Весь пол вокруг постели был усеян деловыми бумагами, которые он разбросал собственноручно, чтобы показать возможным посетителям, что работает даже в таком состоянии. О том, что ни одну из бумаг он не прочел, догадаться было невозможно. Он лежал в неудобной позе на спине, небритый, в поту, слегка постанывая от жалости к самому себе. Его нисколько не беспокоило, управляют ли городом в его отсутствие. Как-нибудь обойдется. Он отлично знал, что с раннего утра в одной из двух больших комнат на первом этаже его помощники поддерживали связь с городским советом, где в действительности решались повседневные проблемы. У изголовья постели стоял телефон, но секретарша получила строжайшее указание соединять его с внешним миром, только если случится что-то действительно катастрофическое. Скажем, если Манхэттен начнет стремительно погружаться в залив, чего, кстати, господин мэр втайне от всей души желал.
С тех пор как его избрали мэром, это было первое утро, за исключением краткого отпуска в теплых краях, когда в семь утра он не покинул своей резиденции и не отправился в городской совет. Поэтому он чувствовал себя не в своей тарелке.
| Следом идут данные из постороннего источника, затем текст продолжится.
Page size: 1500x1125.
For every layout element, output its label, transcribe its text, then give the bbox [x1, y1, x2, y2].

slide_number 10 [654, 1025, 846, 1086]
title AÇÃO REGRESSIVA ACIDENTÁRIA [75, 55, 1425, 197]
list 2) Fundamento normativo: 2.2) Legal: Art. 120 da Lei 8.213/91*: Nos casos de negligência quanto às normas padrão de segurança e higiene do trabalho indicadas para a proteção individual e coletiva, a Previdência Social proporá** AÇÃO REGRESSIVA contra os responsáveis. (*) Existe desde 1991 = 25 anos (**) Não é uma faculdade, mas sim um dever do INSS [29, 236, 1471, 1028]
Услышав теперь гудок теплохода, донесшийся с реки, он вдруг подумал, что каждый из его предшественников, а это были превосходные, честнейшие люди, слушали такие вот гудки по тридцати лет кряду. Для его превосходительства это была весьма примечательная мысль. Потому что, будучи умным и образованным человеком (Противники оспаривали первое и всячески приуменьшали второе), мэр совершенно не обладал чувством истории, пониманием ее романтики. Его не интересовал даже дом, в котором он теперь жил по прихоти избирателей. Лишь совершенно случайно ему стало известно, что это здание было построено в 1897 году как частная резиденция Арчибальда Грейси, что это достойный, если не сказать великолепный, образчик федералистского стиля, что стены комнат первого этажа украшают полотна Трамбелла, Ромни и Вандерлина, ни одно из которых нельзя отнести к лучшим работам этих художников, но имена говорят сами за себя.
Эти сведения сообщила ему жена, которая когда-то изучала в колледже искусство или архитектуру, он не мог припомнить, что именно.
Вскоре он задремал, и ему снились аполитичные сексуальные сны. Когда зазвонил телефон, он как раз покрывал поцелуями грудь послушницы из затерянного в Швейцарских Альпах монастыря. С трудом вырвавшись из цепких объятий монашенки, у которой, как он и думал, под пелериной ничего не было, он дотянулся до телефонной трубки. Подняв ее к уху, он издал вместо приветствия какой-то нечленораздельный хрип. Голос, который он услышал, доносился из комнаты первого этажа и принадлежал Мюррею Лассалю, заместителю мэра, первому среди равных, человеку, которого пресса называла "генератором идей нашей городской администрации".
Лассаль сказал:
— Извини, Сэм, но мне придется тебя потревожить.
— Ради бога, Мюррей, я умираю…
— Тебе придется это отложить. Тут на наши головы свалилось одно весьма неприятное дело.
— А ты не можешь сам с этим разобраться? Ты же справился один с волнениями в Браунсвилле… Мне в самом деле очень плохо, Мюррей. Голова просто раскалывается. Я едва дышу, каждая косточка болит невыносимо…
— Я, конечно, мог бы справиться с этим, как справляюсь с любым кризисом в нашем треклятом городе. Только на этот раз я и не подумаю этого делать.
— Что я слышу?! В лексиконе заместителя мэра не должно быть слов "и не подумаю"…
Лассаль, который и сам был простужен, но не так сильно, как его босс, сказал:
— Не надо читать мне нотаций, Сэм, а то я не посмотрю, что ты болен, и буду вынужден напомнить тебе…
— Да я же шучу! — поспешно перебил его мэр. — Видишь, даже в таком плачевном состоянии я сохраняю больше чувства юмора, чем было когда-либо у тебя. Хорошо, что там произошло? Должно быть, это действительно ужасно?
— Еще как! Это обернется для нас большим скандалом.
Ожидая дурных вестей, мэр по своему обыкновению зажмурился, словно защищаясь от ярких солнечных лучей.
— Ну, говори же, не тяни.
— Банда захватила поезд подземки, — ответил Лассаль. — Они взяли заложниками шестнадцать пассажиров и машиниста и не освободят их, пока город не заплатит миллион долларов.
На мгновение мэру в его лихорадочном состоянии показалось, что он все еще спит и просто перенесся из далеких Альп в декорации более знакомых нью-йоркских кошмаров. Он часто заморгал, ожидая, что дурной сон исчезнет. Однако голос Лассаля убедил его, что все происходит наяву.